## Task goal
Extract every line of the records below that contains the string "turistička", treating uppercase and lowercase letters as distinct.

## Material for this task
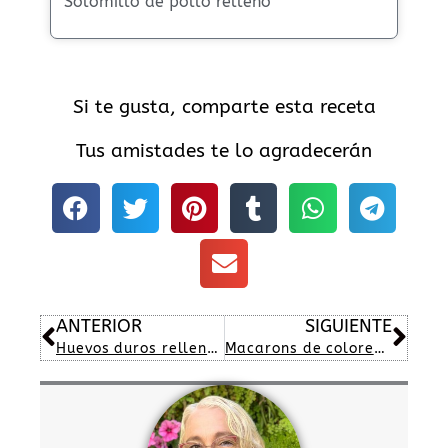
Solomillo de pollo relleno
Si te gusta, comparte esta receta
Tus amistades te lo agradecerán
Ant
Sig
ANTERIOR
SIGUIENTE
Huevos duros rellenos y rebozados
Macarons de colores paso a paso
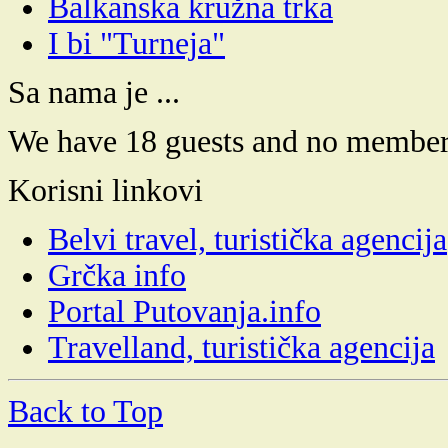
Balkanska kružna trka
I bi "Turneja"
Sa nama je ...
We have 18 guests and no member
Korisni linkovi
Belvi travel, turistička agencija
Grčka info
Portal Putovanja.info
Travelland, turistička agencija
Back to Top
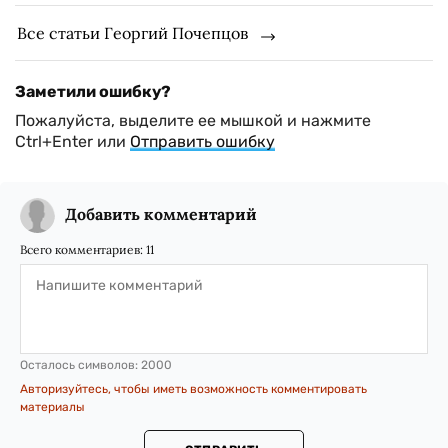
Все статьи Георгий Почепцов
Заметили ошибку?
Пожалуйста, выделите ее мышкой и нажмите
Ctrl+Enter или
Отправить ошибку
Добавить комментарий
Всего комментариев:
11
Осталось символов:
2000
Авторизуйтесь, чтобы иметь возможность комментировать
материалы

## Solution to the exercise
Belvi travel, turistička agencija
Travelland, turistička agencija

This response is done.